The Trust said it was one of the first to implement a mandate from the Department of Health that all mobile data must be encrypted, and it followed this process and met the required standard for data encryption of mobile devices, as well as all laptop hard drives and USB storage devices.
“We were proactive in being one of the first Trusts to implement the Department of Health’s mobile data encryption mandate but wanted to go a step further in implementing encryption technology that would protect sophisticated hardware and eradicate the need for devices to be wiped,” said Alex Fildes, system and networking technician at the Trust.
Initially the Trust selected McAfee Endpoint, but Fildes told Computing that this proved unreliable.
“It was unreliable with the hardware it was being used on, when there was an issue the data was not recoverable with the recovery tools available from McAfee,” he said.
The Trust encountered problems with some of its hardware, where the disk encryption failed and devices had to be wiped. The most common problem experienced, according to the Trust, was when a new laptop was acquired it would contain a new chipset or new hard drive design that would not work reliably, meaning that laptops that were configured, encrypted and given to users had to be returned within a matter of weeks, or even days.
The organisation went through a tender process and looked at two options: Safend Encryptor and Check Point Full Disk encryption.

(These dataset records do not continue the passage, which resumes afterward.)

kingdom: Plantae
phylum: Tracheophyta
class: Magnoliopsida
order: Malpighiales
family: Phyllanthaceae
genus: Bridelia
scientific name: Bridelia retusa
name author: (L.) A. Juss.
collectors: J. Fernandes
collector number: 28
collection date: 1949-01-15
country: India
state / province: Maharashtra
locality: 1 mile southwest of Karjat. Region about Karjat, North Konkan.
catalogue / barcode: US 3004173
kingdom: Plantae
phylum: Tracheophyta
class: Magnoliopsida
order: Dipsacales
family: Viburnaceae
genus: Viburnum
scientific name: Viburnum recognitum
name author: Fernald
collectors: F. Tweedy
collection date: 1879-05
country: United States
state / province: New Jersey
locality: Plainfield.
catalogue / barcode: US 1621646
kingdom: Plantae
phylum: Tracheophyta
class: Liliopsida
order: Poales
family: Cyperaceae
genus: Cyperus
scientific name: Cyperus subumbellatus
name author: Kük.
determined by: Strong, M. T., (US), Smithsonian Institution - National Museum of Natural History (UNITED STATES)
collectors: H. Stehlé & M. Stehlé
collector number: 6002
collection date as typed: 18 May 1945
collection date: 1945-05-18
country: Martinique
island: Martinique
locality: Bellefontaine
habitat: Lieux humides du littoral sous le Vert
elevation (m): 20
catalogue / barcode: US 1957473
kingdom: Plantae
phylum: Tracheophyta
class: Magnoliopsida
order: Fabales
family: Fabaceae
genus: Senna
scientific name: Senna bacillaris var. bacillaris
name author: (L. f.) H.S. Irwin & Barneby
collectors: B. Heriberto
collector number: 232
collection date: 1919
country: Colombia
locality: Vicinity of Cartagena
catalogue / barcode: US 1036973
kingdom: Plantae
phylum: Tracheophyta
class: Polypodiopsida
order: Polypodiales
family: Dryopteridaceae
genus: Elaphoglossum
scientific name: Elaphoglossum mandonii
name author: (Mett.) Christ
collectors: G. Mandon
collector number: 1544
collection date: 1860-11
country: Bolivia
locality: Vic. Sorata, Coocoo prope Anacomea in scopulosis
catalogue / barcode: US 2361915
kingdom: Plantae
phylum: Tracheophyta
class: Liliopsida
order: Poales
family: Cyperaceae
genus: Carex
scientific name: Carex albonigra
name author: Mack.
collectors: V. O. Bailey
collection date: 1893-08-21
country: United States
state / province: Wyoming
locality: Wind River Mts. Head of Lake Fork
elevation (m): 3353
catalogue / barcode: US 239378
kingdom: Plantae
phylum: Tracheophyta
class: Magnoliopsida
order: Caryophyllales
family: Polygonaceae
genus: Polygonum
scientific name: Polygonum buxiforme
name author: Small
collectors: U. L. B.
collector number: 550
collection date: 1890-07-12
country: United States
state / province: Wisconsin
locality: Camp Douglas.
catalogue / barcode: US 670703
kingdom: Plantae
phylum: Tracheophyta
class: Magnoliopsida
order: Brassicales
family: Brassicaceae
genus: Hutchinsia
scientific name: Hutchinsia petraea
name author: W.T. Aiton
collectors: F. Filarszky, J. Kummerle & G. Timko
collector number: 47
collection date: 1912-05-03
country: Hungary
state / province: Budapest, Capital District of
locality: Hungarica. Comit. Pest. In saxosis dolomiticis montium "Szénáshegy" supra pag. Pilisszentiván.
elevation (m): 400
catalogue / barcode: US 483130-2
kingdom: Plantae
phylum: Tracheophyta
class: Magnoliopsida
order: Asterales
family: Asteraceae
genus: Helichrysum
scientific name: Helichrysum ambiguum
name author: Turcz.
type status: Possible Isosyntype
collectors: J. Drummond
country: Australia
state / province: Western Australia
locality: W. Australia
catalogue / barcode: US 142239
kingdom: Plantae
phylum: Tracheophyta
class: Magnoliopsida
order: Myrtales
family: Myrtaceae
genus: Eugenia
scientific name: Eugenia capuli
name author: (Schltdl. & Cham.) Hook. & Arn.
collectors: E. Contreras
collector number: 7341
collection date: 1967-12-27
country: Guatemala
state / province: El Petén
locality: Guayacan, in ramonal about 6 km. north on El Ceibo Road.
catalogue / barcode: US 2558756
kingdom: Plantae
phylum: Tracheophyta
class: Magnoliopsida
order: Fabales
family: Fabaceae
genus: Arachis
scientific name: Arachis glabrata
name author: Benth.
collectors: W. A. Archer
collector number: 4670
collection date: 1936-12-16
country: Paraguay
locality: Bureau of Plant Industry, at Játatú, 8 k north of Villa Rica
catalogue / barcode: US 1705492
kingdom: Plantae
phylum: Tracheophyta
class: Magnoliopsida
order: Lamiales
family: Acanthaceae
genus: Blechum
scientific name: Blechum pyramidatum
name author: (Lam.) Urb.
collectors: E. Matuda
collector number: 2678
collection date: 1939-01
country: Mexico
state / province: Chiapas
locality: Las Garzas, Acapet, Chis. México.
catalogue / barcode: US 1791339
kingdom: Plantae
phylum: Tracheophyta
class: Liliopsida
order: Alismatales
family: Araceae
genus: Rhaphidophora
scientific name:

“While Check Point was a very good product, it did not fit the way laptops are used at the hospitals within the Trust. NHS Bolton chose Safend Encryptor as the IT team was confident that it would provide secure encryption of users’ data, while leaving the operation system in a robust and recoverable state in the event of a disaster recovery situation,” Fildes said.
“It was the best option for us as it required minimal administration, reducing the impact on staff productivity; there was also no need for them to be retrained to use it as it was simple yet secure,” he added.
The team researched and tested several hacking and data recovery tools in an attempt to break Safend Encryptor but were not able to do so.
The implementation is currently in progress on an ad hoc basis, but it has been deployed on over 400 machines using Microsoft’s System Center Configuration Manager. Since the installation, which took place in October 2012, the machines that previously had problems with disk encryption software have shown no issues using Safend Encryptor, the Trust said.
The Trust’s work in ensuring its data is protected comes after Computing questioned the willingness of the Information Commissioner’s Office to levy fines against negligent organisations in the NHS. A week after Computing‘s questions, the ICO issued its first data protection fine for £70,000 against the Aneurin Bevan Local Health Board in Pontypool, South Wales.
The biggest fine to date from the ICO to an NHS body is £375,000 in a case against Brighton and Sussex University Hospitals NHS Trust. The fine, which is being contested by the Trust, comes after a batch of hard-disk drives that should have been destroyed by a contractor were sold on auction website eBay.